Phase 8 — Probe truthfulness

  • FocasDriverProbe Phase-2 degrades to Ok=true ("TCP only") when FWLIB is absent → HEALTHY off a bare socket. Replace with a wire-client probe: open WireFocasClient + one sample read (e.g. sysinfo). Keep the TCP preflight for fast rejection.
  • Acceptance: probe reports unhealthy when the CNC TCP-accepts but FOCAS reads fail; HEALTHY only on a real session + read.

Phase 9 — Docs + version matrix

  • Add a real-hardware row to docs/v2/focas-version-matrix.md: 30i/31i-B → PDU v3; record which command families are validated. Update docs/drivers/FOCAS.md + this plan's status as phases land.

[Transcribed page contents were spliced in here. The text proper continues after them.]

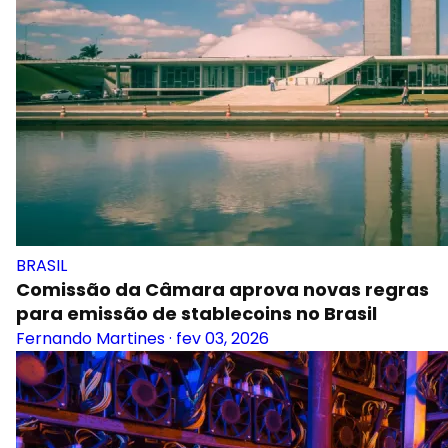
BRASIL
Comissão da Câmara aprova novas regras
para emissão de stablecoins no Brasil
Fernando Martines
·
fev 03, 2026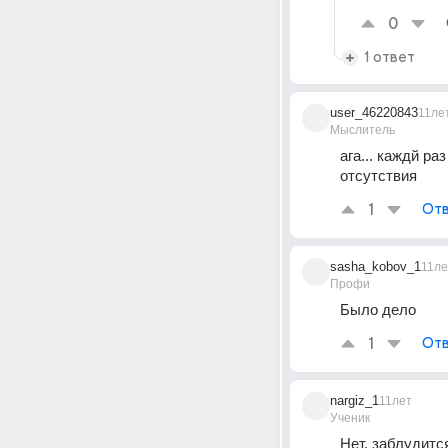
0
1 ответ
user_46220843
11ле
Мыслитель
ага... каждй р
отсутствия
1
Отв
sasha_kobov_1
11ле
Профи
Было дело
1
Отв
nargiz_1
11лет
Ученик
Нет, заблудится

Phase 10 — Deploy to wonder + end-to-end verify

  • Optional: set the device series to ThirtyOne_i (sysinfo says CncType 31; capability ranges identical to Thirty_i, so cosmetic).
  • Rebuild a self-contained win-x64 publish of ZB.MOM.WW.OtOpcUa.Host (or swap just ZB.MOM.WW.OtOpcUa.Driver.FOCAS.dll) into E:\ApiInstall\OtOpcUa\ on wonder-app-vd03, preserving appsettings*.json + data\; restart OtOpcUaHost. (Access: servecli :2222, key ~/.ssh/servecli_wonder — see the deployment doc + memory.)
  • Re-run a deployment in the AdminUI afterward — FixedTree nodes are emitted at DiscoverAsync, so the address space must be rebuilt to surface them.
  • Acceptance (via the OtOpcUa CLI client → opc.tcp://wonder-app-vd03.zmr.zimmer.com:4840/OtOpcUa): ns=2;s=EQ-3686c0272279/parts-count + /parts-required read Good; FixedTree Identity/Axes/Program nodes present with live values; (timers/servo-load good once Phases 45 land).

Phase 11 — Commit + push

  • Commit source + tests + docs on a branch feat/focas-pdu-v3 (keep it separate from the unrelated pre-existing local edits in the tree). Push to gitea per the repo's flow. The Akka-roles host fix is a separate concern (see deployment doc) — note it but it's a box config change, not repo code.

Test strategy

  • Offline (CI-safe): unit tests over the Phase-1 captured v3 byte fixtures for every parser (FocasWireProtocolTests + new FocasWireModels/parse tests). Keep the docker mock (v1) green.
  • Live (env-gated): the Driver.FOCAS.Cli (probe/read) + the status harness, against 10.201.31.5. Gate behind an env var / [Trait] so CI without a CNC skips.

Sequencing notes

  • Phase 1 (capture) unblocks 4/5/7. Phase 2 (servo-load safety) gates enabling FixedTree on v3. Phases 47 are independent and parallelizable once captures exist. Phase 10 depends on whichever surfaces you want live (macro tags already work after Phase 0, so a minimal deploy could happen now; full FixedTree wants Phases 2/5/6).
  • Keep emitting v1 requests unless Phase 3 proves otherwise — it's validated and minimal.

File map

  • src/Drivers/.../Wire/FocasWireProtocol.cs — version gate (done), request-version policy (Phase 3).
  • src/Drivers/.../Wire/FocasWireClient.cs — CT-bound reads (Phase 2), per-command requests.
  • src/Drivers/.../Wire/FocasWireModels.cs + parse helpers — per-command v3 struct fixes (Phases 47).
  • src/Drivers/.../FocasDriver.cs — FixedTree axis iteration (Phase 6), FixedTree enable gating (Phase 2).
  • src/Drivers/.../FocasDriverProbe.cs — wire-client probe (Phase 8).
  • scripts/focas/capture-initiate.py — extend to data PDUs (Phase 1).
  • tests/Drivers/ZB.MOM.WW.OtOpcUa.Driver.FOCAS.Tests/ + Fixtures/v3/ — fixtures + parser tests.
  • docs/v2/focas-version-matrix.md, docs/drivers/FOCAS.md — docs (Phase 9).